Concernant l’argument des problèmes de transport et de l’inadaptation à l’IVL qui aurait joué en la défaveur de Luxembourg, les porte-paroles des principales fractions au Knuedler sortent une nouvelle arme: Hollerich et Gasperich. Qu’ils se nomment Marc Angel pour le LSAP, Laurent Mosar pour le CSV ou François Bausch pour les Verts, tous s’accordent pour trouver tous les avantages à ces quartiers. „Non seulement en seraient-ils revalorisés, mais ils ont l’avantage d’être proches des transports ferroviaires“, estime Marc Angel.
En tout cas, la détermination des „Stater“ ne semble pas être à bout de souffle et le concours aux plus beaux arguments – même les plus hasardeux – est ouvert. Ainsi, la question de l’emploi est-elle systématiquement mise en évidence du nord au sud de l’Alzette. Tandis que les élu-e-s du Sud sont persuadé-e-s que l’université apportera de nouveaux emplois à leur région, celles et ceux de la capitale défendent bec et ongle la proximité avec la place financière, surtout pour ce qui est de la faculté de droit, d’économie et des finances. Une analyse qui laisse l’Association des Banques et Banquiers Luxembourgeois (ABBL) assez perplexe: „La question du site est secondaire. Le pays est si petit que cela ne joue aucun rôle décisif“, explique son directeur Jean-Jacques Rommes.
Uni-Hollerich?
Il semble en tout cas que la question du site passionne beaucoup plus les mandataires politiques actuels et futurs que les véritables concernés. Et tous les arguments sont bons pour défendre „sa“ région et „son“ site. Sous peine de ne plus voir les véritables enjeux que constitue une université. Lors de sa conférence de presse du 30 décembre 2005, l’UNEL ne s’est en effet pas trop étendue sur la question, privilégiant la question des frais d’inscription et relevant que l’UdL se laisse conseiller par le „Centrum für Hochschulentwicklung“ de la fondation Bertelsmann, organisme honni par les milieux étudiants en Allemagne pour sa guerre engagée contre la gratuité de l’enseignement supérieur.
Si les discussions autour de sites passionnent tant, il est en effet dommage qu’ils occultent les questions fondamentales. S’agissant de l’UdL, il est à l’heure actuelle plus important de savoir ce que l’on va bâtir avant de savoir où.
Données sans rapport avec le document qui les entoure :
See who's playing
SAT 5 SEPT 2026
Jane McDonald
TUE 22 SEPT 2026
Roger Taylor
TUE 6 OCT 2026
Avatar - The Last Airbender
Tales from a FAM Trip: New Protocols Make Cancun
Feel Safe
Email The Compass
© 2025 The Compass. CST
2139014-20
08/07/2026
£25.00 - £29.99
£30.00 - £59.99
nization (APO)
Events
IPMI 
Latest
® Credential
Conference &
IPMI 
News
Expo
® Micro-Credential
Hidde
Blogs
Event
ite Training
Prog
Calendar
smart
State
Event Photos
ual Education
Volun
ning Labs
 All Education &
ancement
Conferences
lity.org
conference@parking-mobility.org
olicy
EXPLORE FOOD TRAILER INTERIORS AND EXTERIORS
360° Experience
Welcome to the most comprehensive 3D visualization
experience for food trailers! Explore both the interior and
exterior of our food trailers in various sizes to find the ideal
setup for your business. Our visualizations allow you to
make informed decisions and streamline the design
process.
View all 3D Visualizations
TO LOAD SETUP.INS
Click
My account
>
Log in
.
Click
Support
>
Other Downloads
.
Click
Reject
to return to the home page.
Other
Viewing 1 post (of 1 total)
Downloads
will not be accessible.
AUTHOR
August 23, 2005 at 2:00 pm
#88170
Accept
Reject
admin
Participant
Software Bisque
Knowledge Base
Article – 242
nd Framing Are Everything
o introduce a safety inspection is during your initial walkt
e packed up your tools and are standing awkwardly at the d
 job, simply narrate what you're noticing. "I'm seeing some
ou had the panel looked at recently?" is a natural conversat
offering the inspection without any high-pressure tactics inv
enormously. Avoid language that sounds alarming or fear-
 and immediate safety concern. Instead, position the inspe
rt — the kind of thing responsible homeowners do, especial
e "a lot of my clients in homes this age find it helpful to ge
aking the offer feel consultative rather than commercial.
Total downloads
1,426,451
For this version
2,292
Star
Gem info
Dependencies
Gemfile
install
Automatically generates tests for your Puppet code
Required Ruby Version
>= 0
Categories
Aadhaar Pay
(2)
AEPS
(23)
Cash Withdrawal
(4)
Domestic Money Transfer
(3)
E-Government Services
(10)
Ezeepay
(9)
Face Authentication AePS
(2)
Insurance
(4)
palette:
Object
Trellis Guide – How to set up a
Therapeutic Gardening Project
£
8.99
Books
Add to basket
Au lieu de jubiler, les hommes et femmes politiques du Sud, surtout de gauche, feraient mieux de se poser la question, si, au final, ils auront une véritable université sur leurs friches. Car il ne faut pas oublier le contexte politique dans lequel la loi avait été votée. Tout porte à croire que l’UdL ne correspondra pas aux attentes des tenants d’une université démocratique, publique et ouverte. La volonté affichée du gouvernement et de la direction universitaire de créer une université élitaire n’est pas de bon augure. Prise entre les contre-réformes libérales et les joutes locales, l’UdL est sur une bien mauvaise orbite.